An der Alster pfeifen es die Spatzen von den Dächern: Die dortige Clubführung hat Interesse, den Gladbacher Bankdrücker und Nationalspieler Marko Marin an den Michel zu locken. Wie von Bild bis WELT alle Springer-Blätter melden, hatte man auch schon vor dem Hauruck-Transferwochenende im Norden bei Borussia angefragt, ob Marin bereits im Winter zu haben sei. Doch die Gladbacher Führung winkte ab – offenbar im Glauben, dass Hans Meyer nicht mehr lange Trainer am Niederrhein sein wird, denn der jetzige Chefcoach hat in der Vorbereitung wie in Stuttgart mehr als deutlich gemacht, dass er das wohl größte Talent des Kaders nur einsetzt, wenn seine Mannen trotz 8-1-1-Taktik in Rückstand geraten.

Wird es bald also ein Hamburger Marin-Ade geben? Wir hoffen nicht. Und fordern alle Fans der Borussia auf, Hans Meyer als mahnendes Statements einen Hamburger mit selbstgemachter Marinade zu schicken. Rezepte finden sich im unten stehenden Link. Guten Appetit.

Sonntag, 1. Februar 2009

entliberoisierung

Es ist ja so: Es ist noch gar nicht lange her, da gab es noch kein Internet. Auch keine Blogs. Da hat man noch Romane gelesen, Radio gehört und abends auch einfach einmal Elfer raus gespielt. Dies war die Zeit des Liberos. Der Libero hat sich in Deutschland lange gehalten. Aber mit dem Aufkommen des Internets wurde er abgeschafft. In Zeiten der Dynamisierung, der Beschleunigung war für ihn kein Platz mehr. Vom benennbaren Ort, der verteidigt wird (Prinzip: Manndeckung), wurden von nun an "Räume" gedeckt (Prinzip: Cyberspace). Dass diese ganze Flexibilisierung, Kommerzialisierung, Globalisierung, Liberalisierung, Entliberoisierung für den Menschen nicht gut sein kann, das ahnten nicht nur Gregory Gysi und Michael Moore.
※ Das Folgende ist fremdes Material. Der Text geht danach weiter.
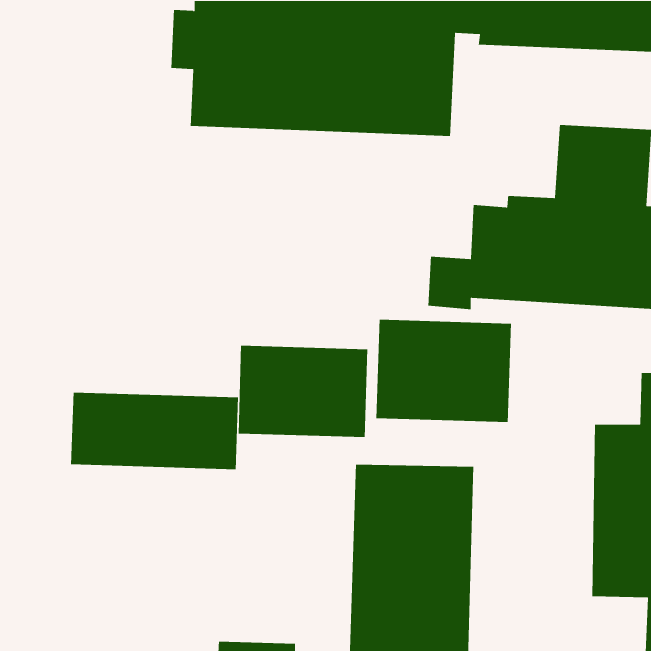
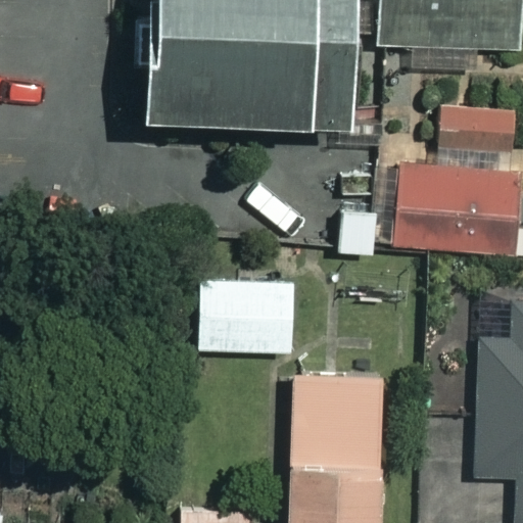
building: [376,319,512,423] -> none
building: [70,392,239,470] -> none

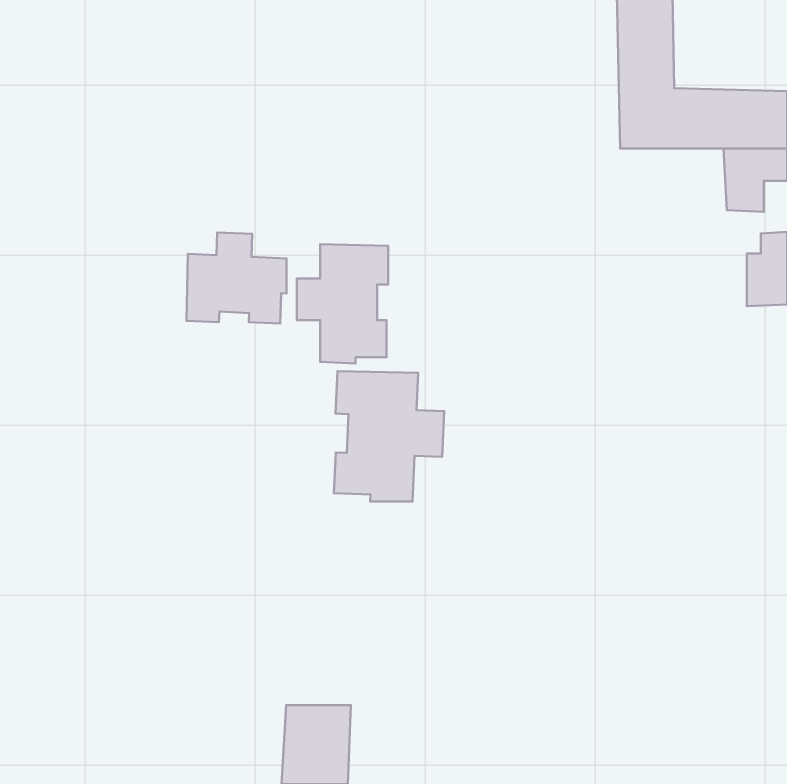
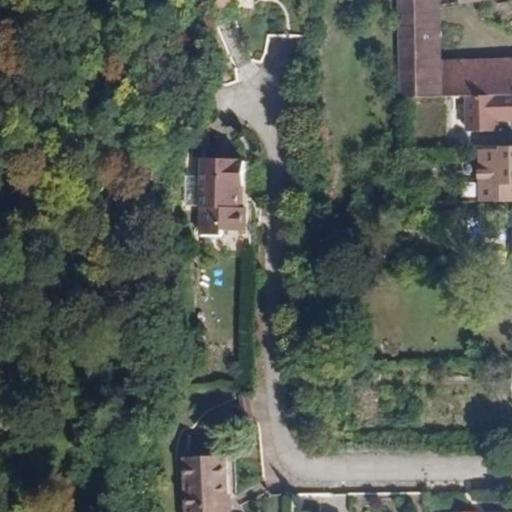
building: [186,232,286,324] -> none
building: [334,371,444,501] -> none

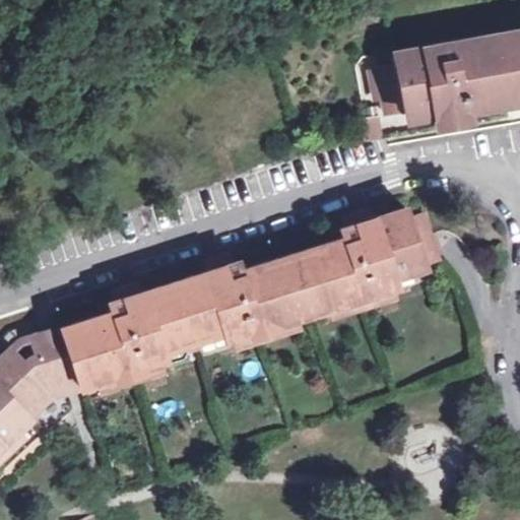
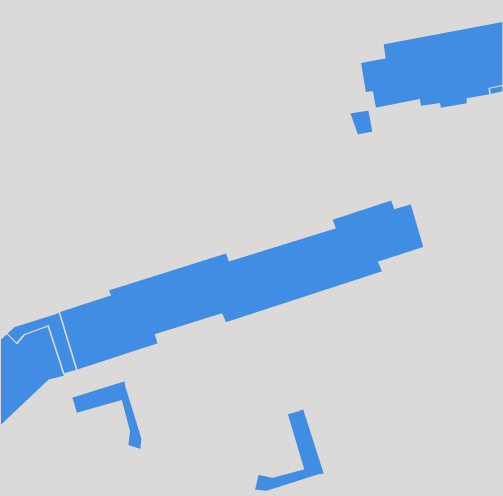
building: none -> [71,381,142,450]
building: none -> [254,409,324,492]

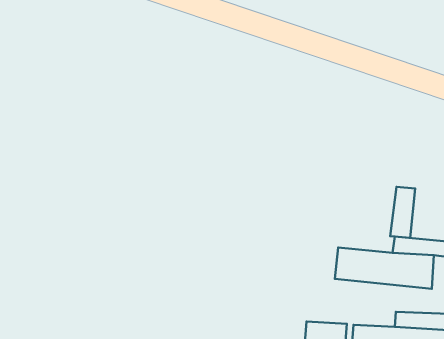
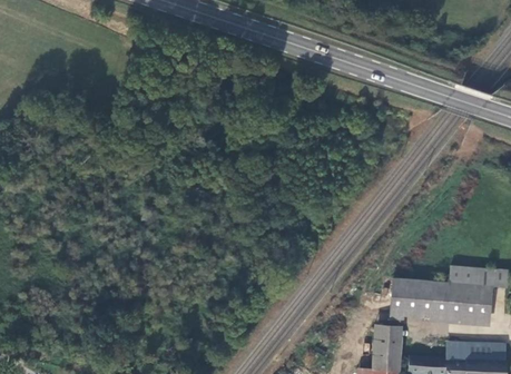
building: [390,187,415,238] -> none
building: none -> [361,322,404,355]

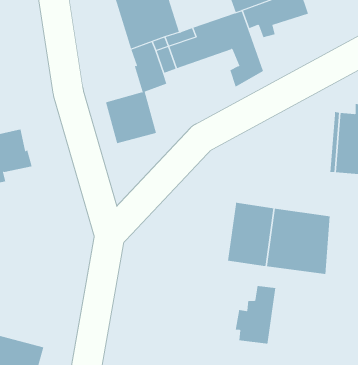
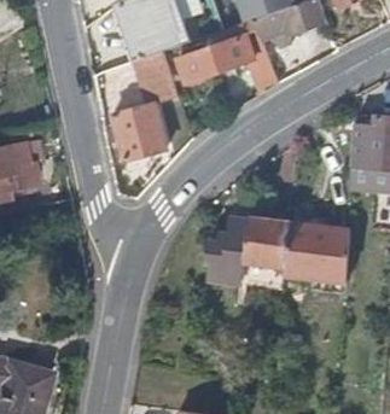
building: [235,285,276,344] -> [206,220,250,281]

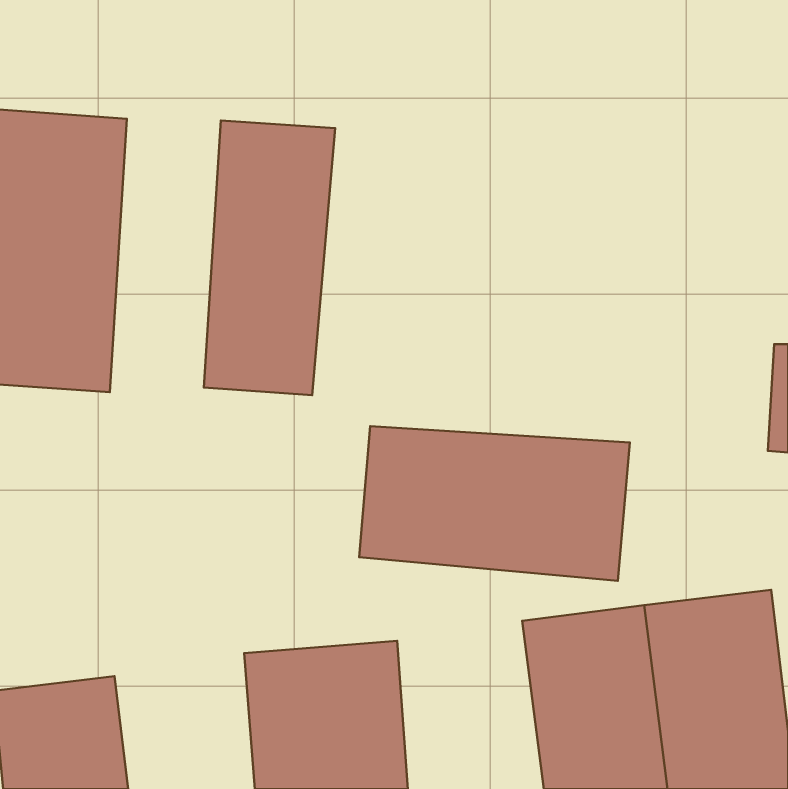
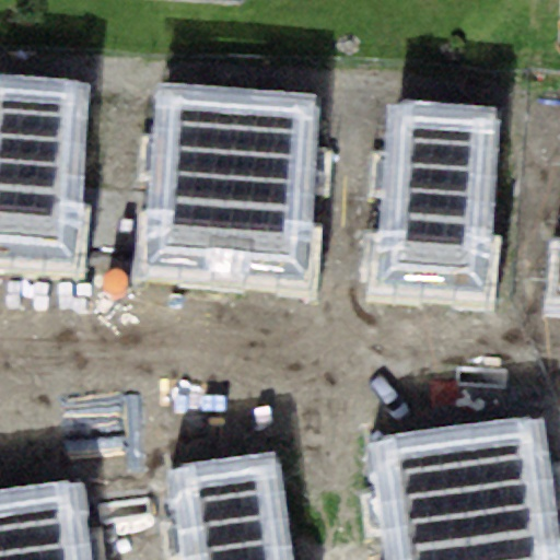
building: none -> [221,91,312,285]
building: none -> [374,100,497,299]
building: [359,426,630,581] -> none

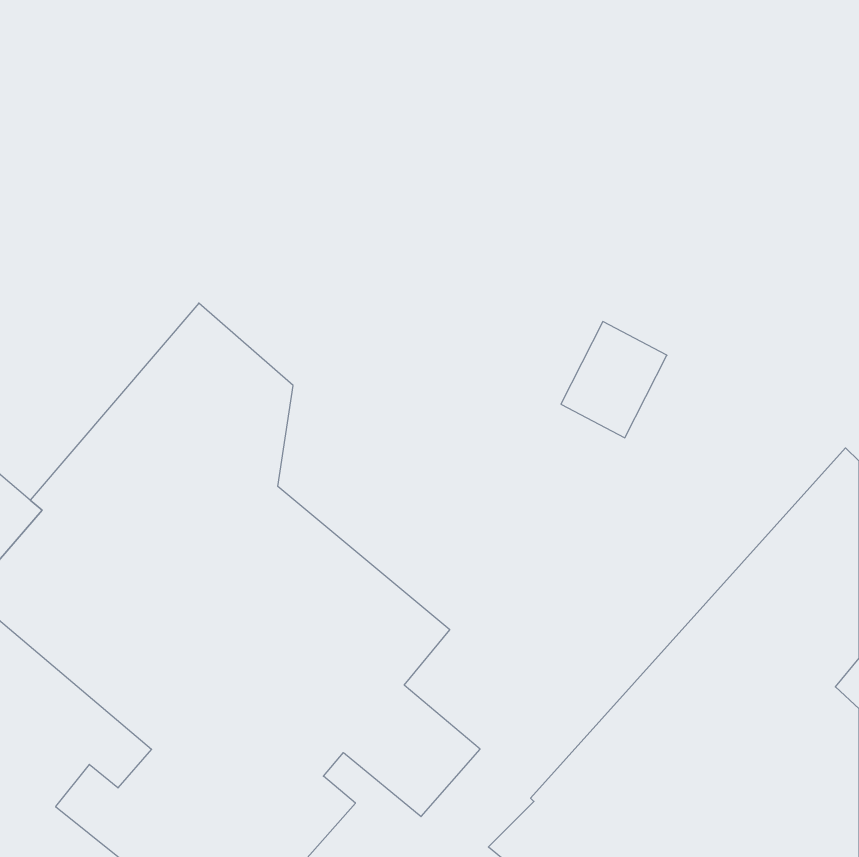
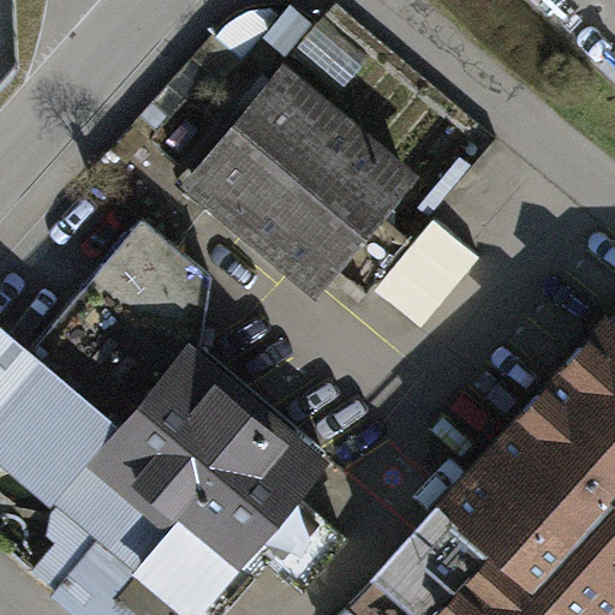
building: none -> [195,76,407,298]

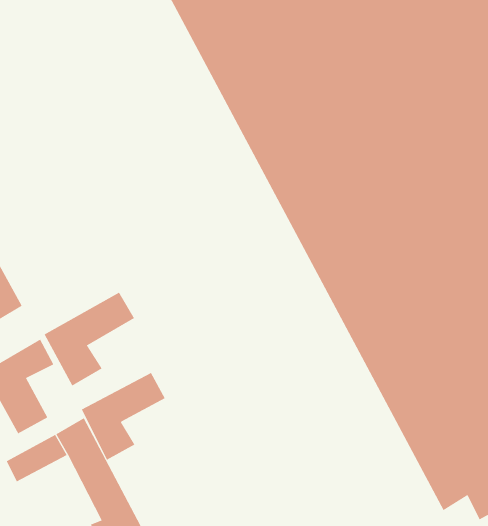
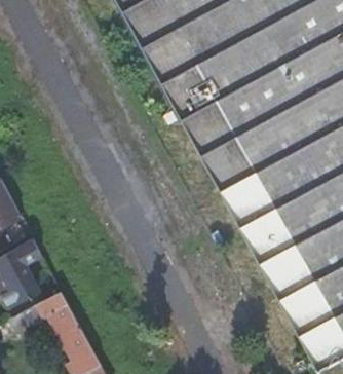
building: [44,292,135,387] -> none
building: [81,372,165,460] -> none

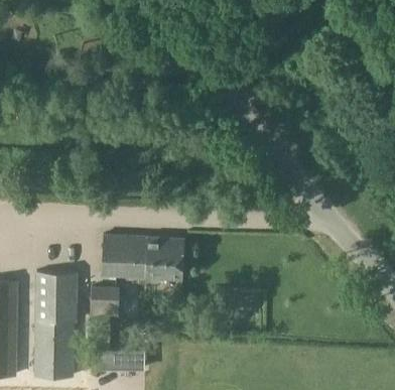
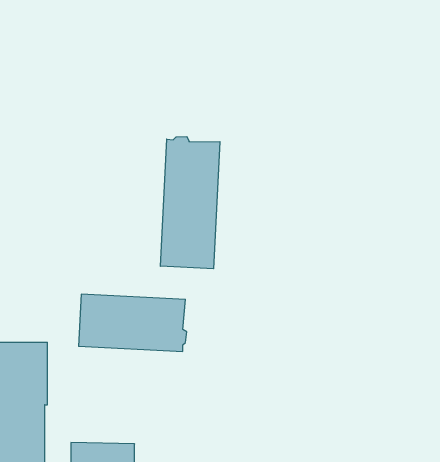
building: none -> [160,137,220,269]
building: [92,286,120,314] -> none

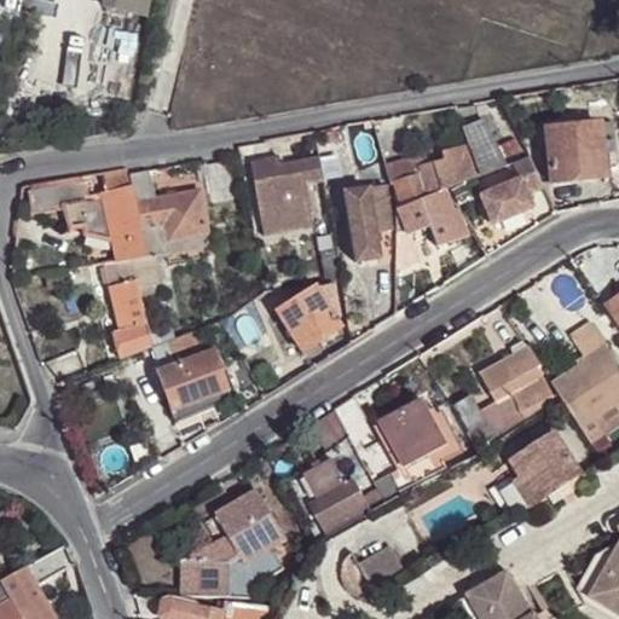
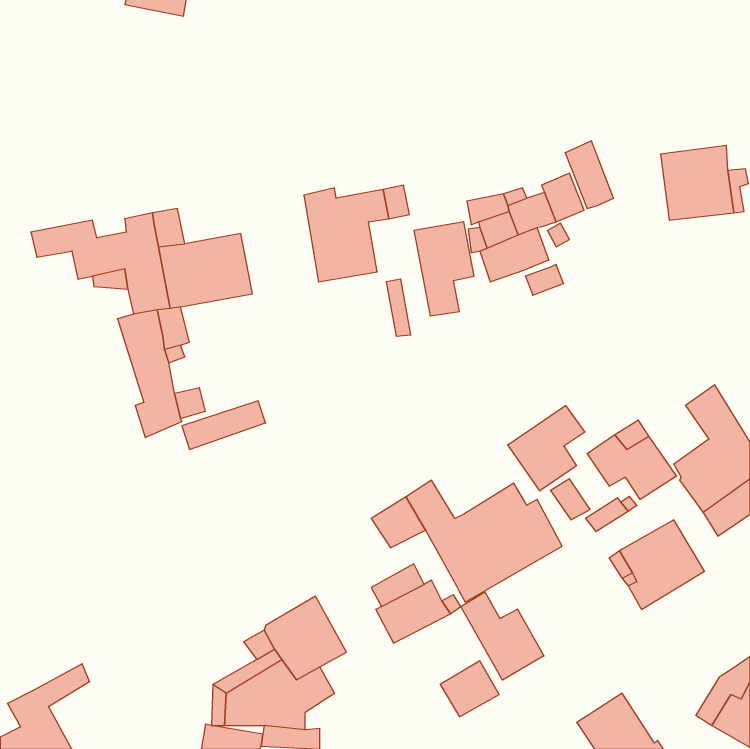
building: [478,156,542,225] -> none
building: [279,284,340,349] -> none
building: none -> [508,405,585,491]
building: [156,348,233,412] -> none
building: none -> [461,592,544,680]

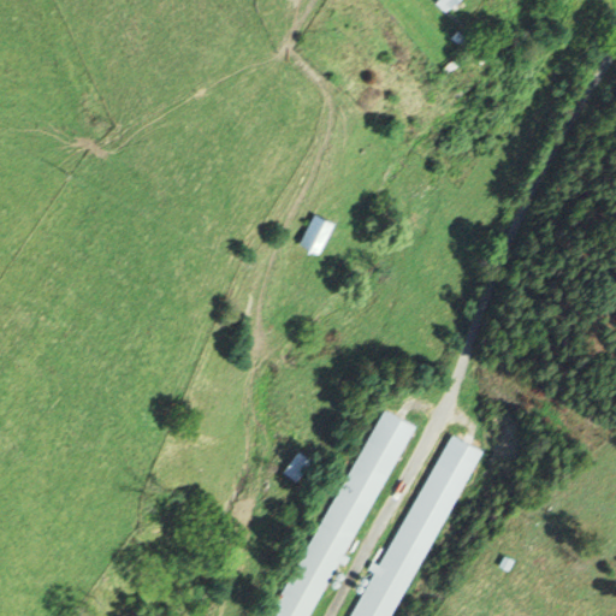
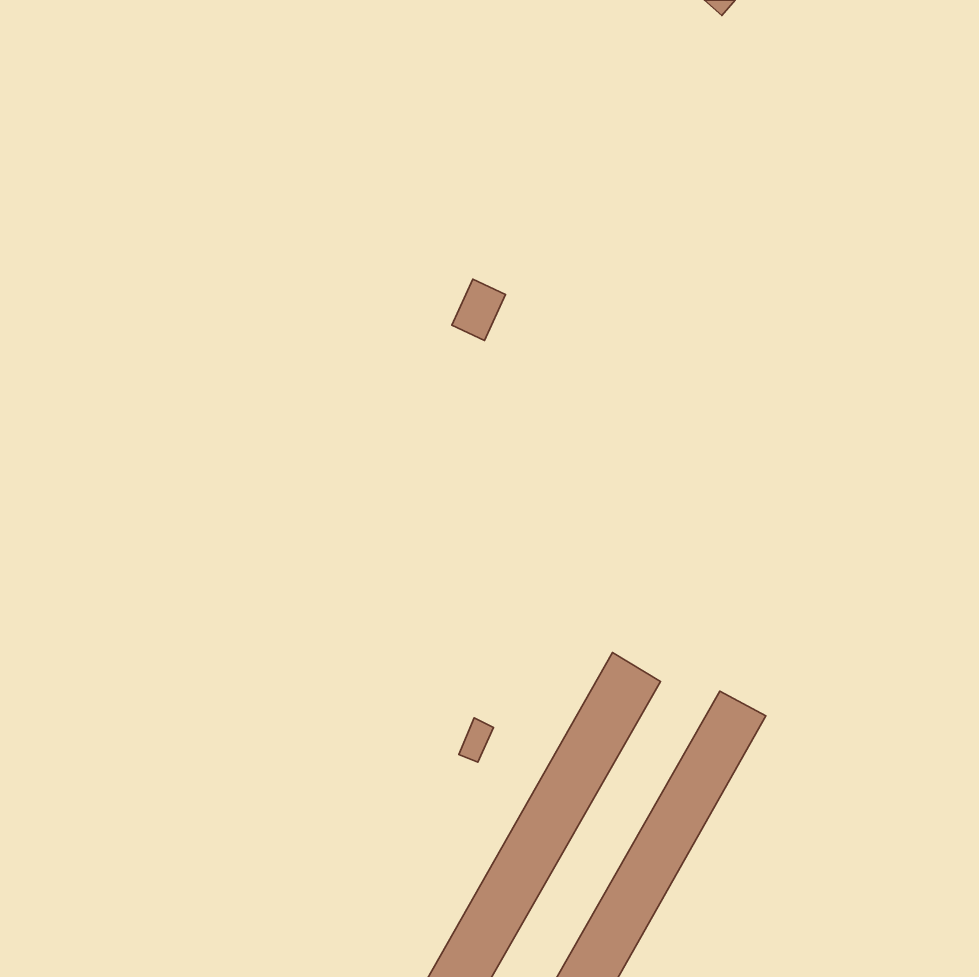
building: [301,215,334,254] -> [452,279,506,341]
Es ahnte auch Hans Meyer, der alte Sozialist und Globalisierungskritiker. Er hat in Gladbach an diesem Wochenende das Fußballprekariat der Viererkette wieder abgeschafft und endlich für mehr Arbeitsplätze in der Abwehr gesorgt. Ihm gilt es zu danken. Wir tun es heute, denn wer weiß, ob es morgen noch Internet gibt in Mönchengladbach?